§ THE PROBLEM
Return all of the data that follows precisely, leaving every image out.

____ DATA TO EXAMINE

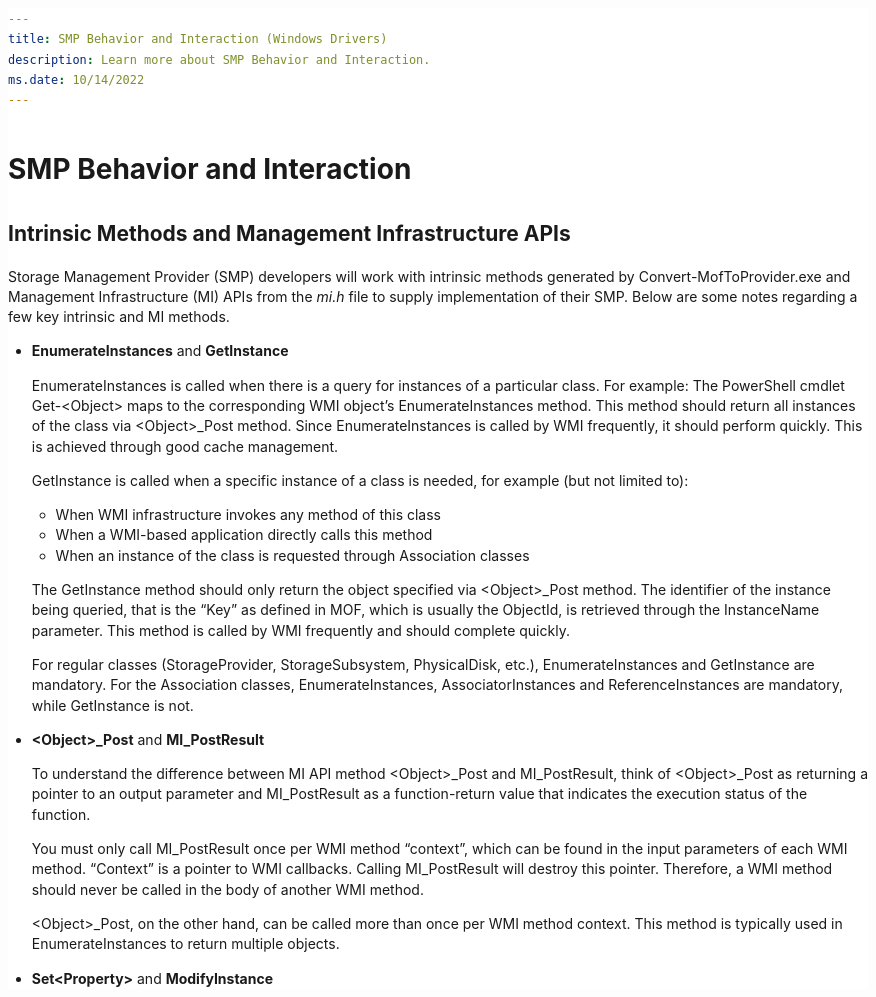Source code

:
 ```yaml
---
title: SMP Behavior and Interaction (Windows Drivers)
description: Learn more about SMP Behavior and Interaction.
ms.date: 10/14/2022
---
```


# SMP Behavior and Interaction

## Intrinsic Methods and Management Infrastructure APIs

Storage Management Provider (SMP) developers will work with intrinsic methods generated by Convert-MofToProvider.exe and Management Infrastructure (MI) APIs from the *mi.h* file to supply implementation of their SMP. Below are some notes regarding a few key intrinsic and MI methods.

- **EnumerateInstances** and **GetInstance**

  EnumerateInstances is called when there is a query for instances of a particular class. For example: The PowerShell cmdlet Get-\<Object\> maps to the corresponding WMI object’s EnumerateInstances method. This method should return all instances of the class via \<Object\>\_Post method. Since EnumerateInstances is called by WMI frequently, it should perform quickly. This is achieved through good cache management.

  GetInstance is called when a specific instance of a class is needed, for example (but not limited to):

  - When WMI infrastructure invokes any method of this class
  - When a WMI-based application directly calls this method
  - When an instance of the class is requested through Association classes

  The GetInstance method should only return the object specified via \<Object\>\_Post method. The identifier of the instance being queried, that is the “Key” as defined in MOF, which is usually the ObjectId, is retrieved through the InstanceName parameter. This method is called by WMI frequently and should complete quickly.

  For regular classes (StorageProvider, StorageSubsystem, PhysicalDisk, etc.), EnumerateInstances and GetInstance are mandatory. For the Association classes, EnumerateInstances, AssociatorInstances and ReferenceInstances are mandatory, while GetInstance is not.

- **\<Object\>\_Post** and **MI\_PostResult**

  To understand the difference between MI API method \<Object\>\_Post and MI\_PostResult, think of \<Object\>\_Post as returning a pointer to an output parameter and MI\_PostResult as a function-return value that indicates the execution status of the function.

  You must only call MI\_PostResult once per WMI method “context”, which can be found in the input parameters of each WMI method. “Context” is a pointer to WMI callbacks. Calling MI\_PostResult will destroy this pointer. Therefore, a WMI method should never be called in the body of another WMI method.

  \<Object\>\_Post, on the other hand, can be called more than once per WMI method context. This method is typically used in EnumerateInstances to return multiple objects.

- **Set\<Property\>** and **ModifyInstance**
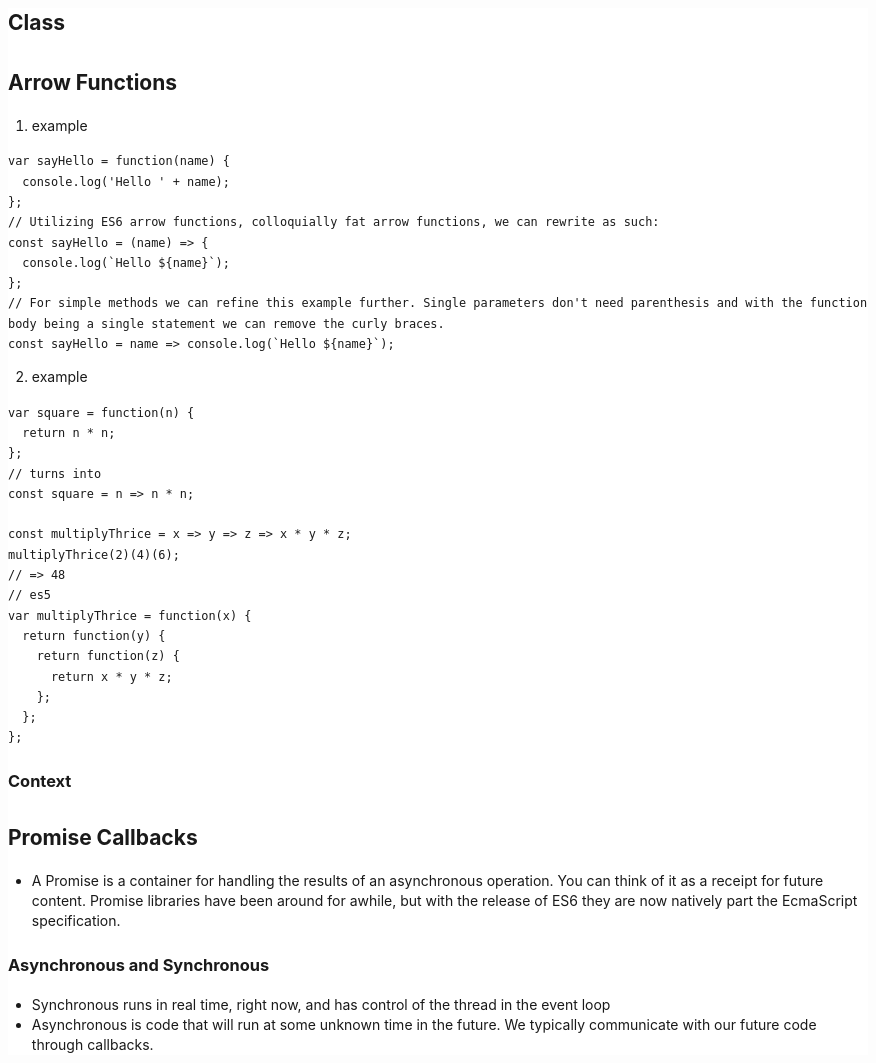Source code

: ## Class

## Arrow Functions

1. example
```JS
var sayHello = function(name) {
  console.log('Hello ' + name);
};
// Utilizing ES6 arrow functions, colloquially fat arrow functions, we can rewrite as such:
const sayHello = (name) => {
  console.log(`Hello ${name}`);
};
// For simple methods we can refine this example further. Single parameters don't need parenthesis and with the function body being a single statement we can remove the curly braces. 
const sayHello = name => console.log(`Hello ${name}`);
```

2. example
```JS
var square = function(n) {
  return n * n;
};
// turns into 
const square = n => n * n;

const multiplyThrice = x => y => z => x * y * z;
multiplyThrice(2)(4)(6);
// => 48
// es5
var multiplyThrice = function(x) {
  return function(y) {
    return function(z) {
      return x * y * z;
    };
  };
};
```

### Context

## Promise Callbacks

* A Promise is a container for handling the results of an asynchronous operation. You can think of it as a receipt for future content. Promise libraries have been around for awhile, but with the release of ES6 they are now natively part the EcmaScript specification. 

### Asynchronous and Synchronous

* Synchronous runs in real time, right now, and has control of the thread in the event loop
* Asynchronous is code that will run at some unknown time in the future. We typically communicate with our future code through callbacks.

________

§ ANSWER TO THIS PROBLEM
Source code

:
 ```yaml
---
title: SMP Behavior and Interaction (Windows Drivers)
description: Learn more about SMP Behavior and Interaction.
ms.date: 10/14/2022
---
```


# SMP Behavior and Interaction

## Intrinsic Methods and Management Infrastructure APIs

Storage Management Provider (SMP) developers will work with intrinsic methods generated by Convert-MofToProvider.exe and Management Infrastructure (MI) APIs from the *mi.h* file to supply implementation of their SMP. Below are some notes regarding a few key intrinsic and MI methods.

- **EnumerateInstances** and **GetInstance**

  EnumerateInstances is called when there is a query for instances of a particular class. For example: The PowerShell cmdlet Get-\<Object\> maps to the corresponding WMI object’s EnumerateInstances method. This method should return all instances of the class via \<Object\>\_Post method. Since EnumerateInstances is called by WMI frequently, it should perform quickly. This is achieved through good cache management.

  GetInstance is called when a specific instance of a class is needed, for example (but not limited to):

  - When WMI infrastructure invokes any method of this class
  - When a WMI-based application directly calls this method
  - When an instance of the class is requested through Association classes

  The GetInstance method should only return the object specified via \<Object\>\_Post method. The identifier of the instance being queried, that is the “Key” as defined in MOF, which is usually the ObjectId, is retrieved through the InstanceName parameter. This method is called by WMI frequently and should complete quickly.

  For regular classes (StorageProvider, StorageSubsystem, PhysicalDisk, etc.), EnumerateInstances and GetInstance are mandatory. For the Association classes, EnumerateInstances, AssociatorInstances and ReferenceInstances are mandatory, while GetInstance is not.

- **\<Object\>\_Post** and **MI\_PostResult**

  To understand the difference between MI API method \<Object\>\_Post and MI\_PostResult, think of \<Object\>\_Post as returning a pointer to an output parameter and MI\_PostResult as a function-return value that indicates the execution status of the function.

  You must only call MI\_PostResult once per WMI method “context”, which can be found in the input parameters of each WMI method. “Context” is a pointer to WMI callbacks. Calling MI\_PostResult will destroy this pointer. Therefore, a WMI method should never be called in the body of another WMI method.

  \<Object\>\_Post, on the other hand, can be called more than once per WMI method context. This method is typically used in EnumerateInstances to return multiple objects.

- **Set\<Property\>** and **ModifyInstance**
Source code

: ## Class

## Arrow Functions

1. example
```JS
var sayHello = function(name) {
  console.log('Hello ' + name);
};
// Utilizing ES6 arrow functions, colloquially fat arrow functions, we can rewrite as such:
const sayHello = (name) => {
  console.log(`Hello ${name}`);
};
// For simple methods we can refine this example further. Single parameters don't need parenthesis and with the function body being a single statement we can remove the curly braces. 
const sayHello = name => console.log(`Hello ${name}`);
```

2. example
```JS
var square = function(n) {
  return n * n;
};
// turns into 
const square = n => n * n;

const multiplyThrice = x => y => z => x * y * z;
multiplyThrice(2)(4)(6);
// => 48
// es5
var multiplyThrice = function(x) {
  return function(y) {
    return function(z) {
      return x * y * z;
    };
  };
};
```

### Context

## Promise Callbacks

* A Promise is a container for handling the results of an asynchronous operation. You can think of it as a receipt for future content. Promise libraries have been around for awhile, but with the release of ES6 they are now natively part the EcmaScript specification. 

### Asynchronous and Synchronous

* Synchronous runs in real time, right now, and has control of the thread in the event loop
* Asynchronous is code that will run at some unknown time in the future. We typically communicate with our future code through callbacks.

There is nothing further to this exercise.